Sheharyar Imran
Assistant Professor of Political Science
International Relations Theory; Global Political Economy; Race and Empire; Environmental Politics; Anticolonialism and Abolition
Carnegie Hall, 203B
[email protected]
Sheharyar Imran specializes in the field of international relations theory with a focus on global political economy. He teaches courses on race and racism in global politics; capitalism and empire; political ecology and environmental politics; and anticolonial and abolitionist politics.

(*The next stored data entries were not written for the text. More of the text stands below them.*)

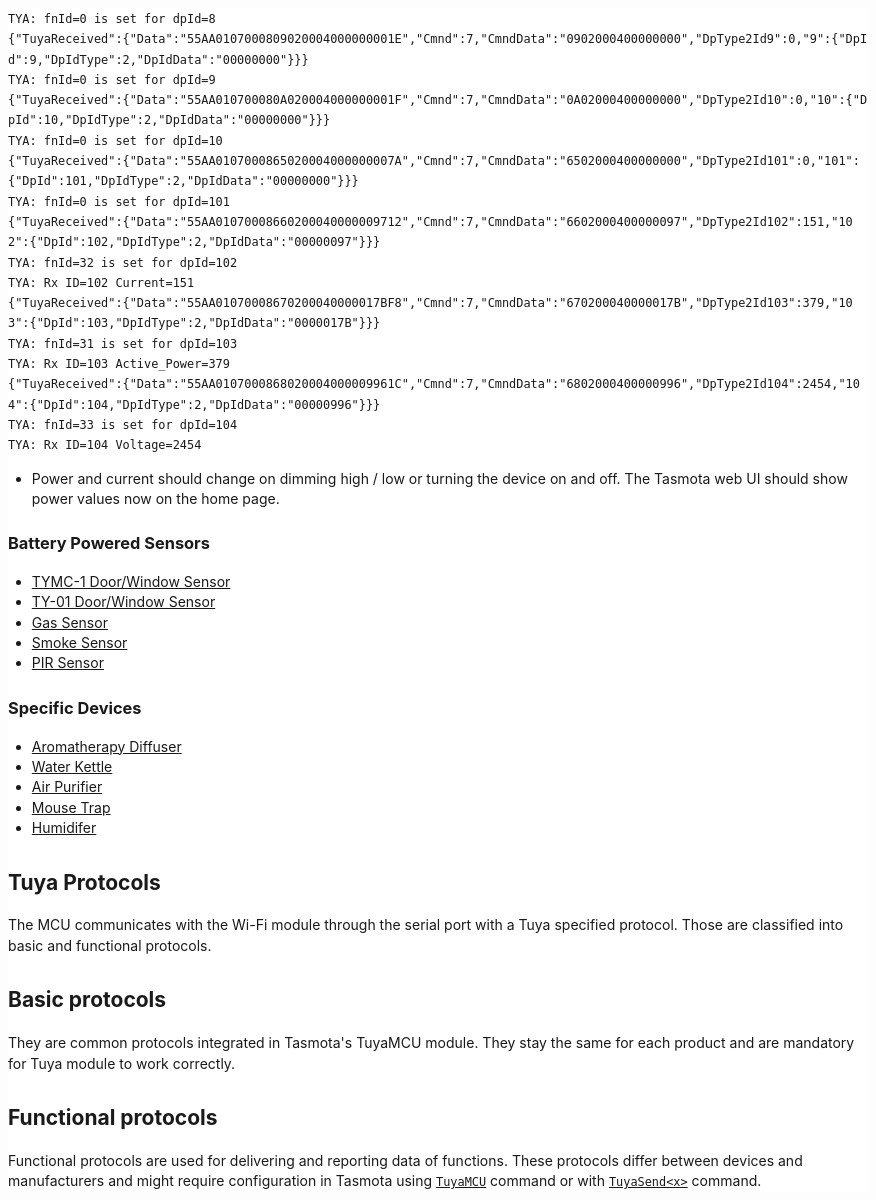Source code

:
 ```
TYA: fnId=0 is set for dpId=8
{"TuyaReceived":{"Data":"55AA0107000809020004000000001E","Cmnd":7,"CmndData":"0902000400000000","DpType2Id9":0,"9":{"DpId":9,"DpIdType":2,"DpIdData":"00000000"}}}
TYA: fnId=0 is set for dpId=9
{"TuyaReceived":{"Data":"55AA010700080A020004000000001F","Cmnd":7,"CmndData":"0A02000400000000","DpType2Id10":0,"10":{"DpId":10,"DpIdType":2,"DpIdData":"00000000"}}}
TYA: fnId=0 is set for dpId=10
{"TuyaReceived":{"Data":"55AA0107000865020004000000007A","Cmnd":7,"CmndData":"6502000400000000","DpType2Id101":0,"101":{"DpId":101,"DpIdType":2,"DpIdData":"00000000"}}}
TYA: fnId=0 is set for dpId=101
{"TuyaReceived":{"Data":"55AA01070008660200040000009712","Cmnd":7,"CmndData":"6602000400000097","DpType2Id102":151,"102":{"DpId":102,"DpIdType":2,"DpIdData":"00000097"}}}
TYA: fnId=32 is set for dpId=102
TYA: Rx ID=102 Current=151
{"TuyaReceived":{"Data":"55AA01070008670200040000017BF8","Cmnd":7,"CmndData":"670200040000017B","DpType2Id103":379,"103":{"DpId":103,"DpIdType":2,"DpIdData":"0000017B"}}}
TYA: fnId=31 is set for dpId=103
TYA: Rx ID=103 Active_Power=379
{"TuyaReceived":{"Data":"55AA0107000868020004000009961C","Cmnd":7,"CmndData":"6802000400000996","DpType2Id104":2454,"104":{"DpId":104,"DpIdType":2,"DpIdData":"00000996"}}}
TYA: fnId=33 is set for dpId=104
TYA: Rx ID=104 Voltage=2454
```	
* Power and current should change on dimming high / low or turning the device on and off. The Tasmota web UI should show power values now on the home page.

### Battery Powered Sensors
- [TYMC-1 Door/Window Sensor](https://templates.blakadder.com/TYMC-1.html)
- [TY-01 Door/Window Sensor](https://templates.blakadder.com/TY01.html)
- [Gas Sensor](https://templates.blakadder.com/PA-210WYS.html)
- [Smoke Sensor](https://templates.blakadder.com/YG400A.html)
- [PIR Sensor](https://templates.blakadder.com/lenovo_ZG38C02927.html)

### Specific Devices
 - [Aromatherapy Diffuser](https://templates.blakadder.com/blitzwolf_BW-FUN3.html)
 - [Water Kettle](https://templates.blakadder.com/proficook_PC-WKS_1167.html)
 - [Air Purifier](https://templates.blakadder.com/alfawise_P2.html)
 - [Mouse Trap](https://templates.blakadder.com/neo_coolcam_NAS-MA01W.html)
 - [Humidifer](https://templates.blakadder.com/proscenic_807C.html)

## Tuya Protocols
The MCU communicates with the Wi-Fi module through the serial port with a Tuya specified protocol. Those are classified into basic and functional protocols. 

## Basic protocols 
They are common protocols integrated in Tasmota's TuyaMCU module. They stay the same for each product and are mandatory for Tuya module to work correctly. 

## Functional protocols 
Functional protocols are used for delivering and reporting data of functions. These protocols differ between devices and manufacturers and might require configuration in Tasmota using [`TuyaMCU`](Commands.md#tuyamcu) command or with [`TuyaSend<x>`](Commands.md#tuyasend) command.
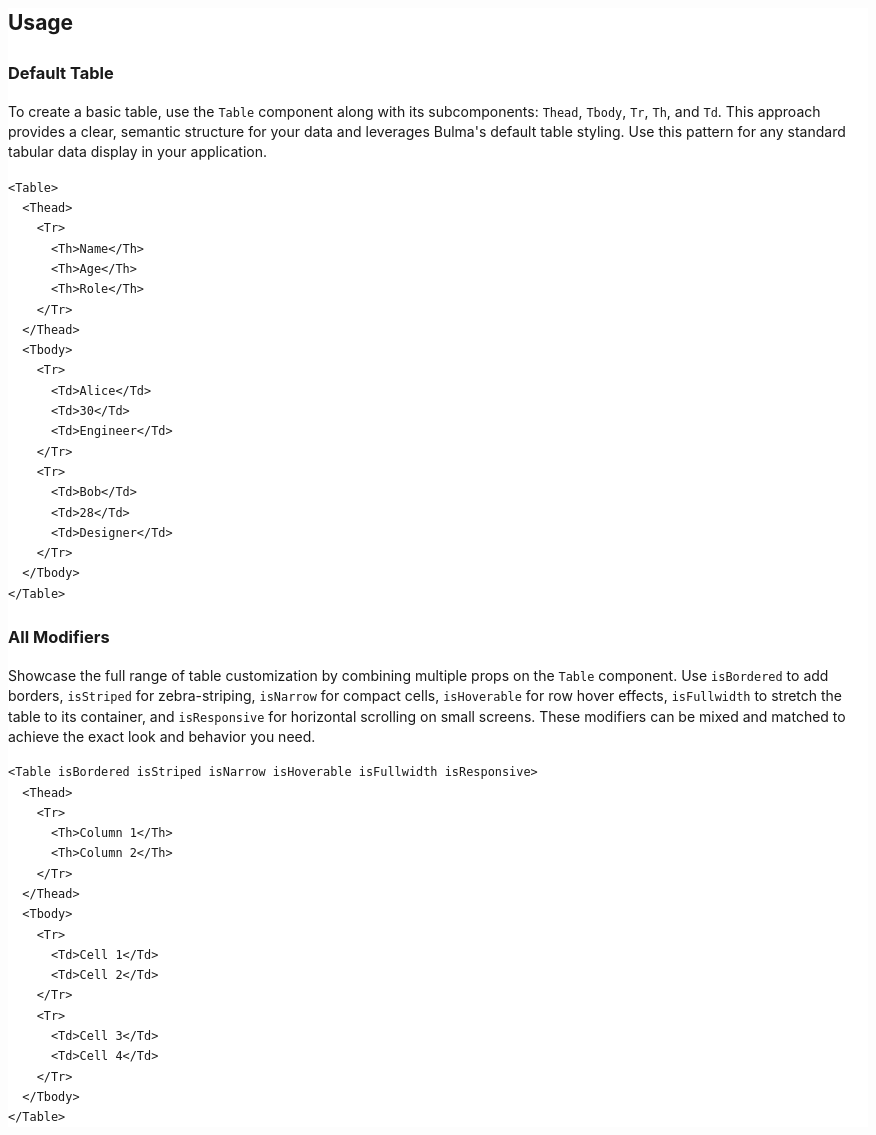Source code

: ## Usage

### Default Table

To create a basic table, use the `Table` component along with its subcomponents: `Thead`, `Tbody`, `Tr`, `Th`, and `Td`. This approach provides a clear, semantic structure for your data and leverages Bulma's default table styling. Use this pattern for any standard tabular data display in your application.

```tsx live
<Table>
  <Thead>
    <Tr>
      <Th>Name</Th>
      <Th>Age</Th>
      <Th>Role</Th>
    </Tr>
  </Thead>
  <Tbody>
    <Tr>
      <Td>Alice</Td>
      <Td>30</Td>
      <Td>Engineer</Td>
    </Tr>
    <Tr>
      <Td>Bob</Td>
      <Td>28</Td>
      <Td>Designer</Td>
    </Tr>
  </Tbody>
</Table>
```

### All Modifiers

Showcase the full range of table customization by combining multiple props on the `Table` component. Use `isBordered` to add borders, `isStriped` for zebra-striping, `isNarrow` for compact cells, `isHoverable` for row hover effects, `isFullwidth` to stretch the table to its container, and `isResponsive` for horizontal scrolling on small screens. These modifiers can be mixed and matched to achieve the exact look and behavior you need.

```tsx live
<Table isBordered isStriped isNarrow isHoverable isFullwidth isResponsive>
  <Thead>
    <Tr>
      <Th>Column 1</Th>
      <Th>Column 2</Th>
    </Tr>
  </Thead>
  <Tbody>
    <Tr>
      <Td>Cell 1</Td>
      <Td>Cell 2</Td>
    </Tr>
    <Tr>
      <Td>Cell 3</Td>
      <Td>Cell 4</Td>
    </Tr>
  </Tbody>
</Table>
```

Sheharyar’s current research examines the colony as a laboratory for the (re)production of capitalist modernity. He is working on a book manuscript titled Colonial Worldmaking: Race, Capital, and Abolition in the Indo-Atlantic World. The book examines the colonial roots of the liberal-capitalist international order, particularly its formation within the British empire across the Indian and Atlantic Ocean worlds around the historical hinge of nineteenth-century abolition. It takes the abolition of the slave trade within the empire as key to the production of an international order structured simultaneously around liberal ideas of commerce and the widespread expansion of imperial relations, notably across Asia, in order to sustain the colonial global economy. Analyzing core liberal pillars upholding this system, including private property, free labor, and the open circulation of capital—and their formation within colonial plantations, commodity frontiers, and carceral environments—the book argues that liberal economic principles have been shaped through illiberal processes of land theft, ecological degradation, and anti-Black/anti-Asian exploitation and containment.
Sheharyar has received grants and awards from the American Political Science Association (Foundations of Political Theory Section); the Chloe Center for the Critical Study of Racism, Immigration, and Colonialism; and the Program in Medicine, Science, and the Humanities at Johns Hopkins University.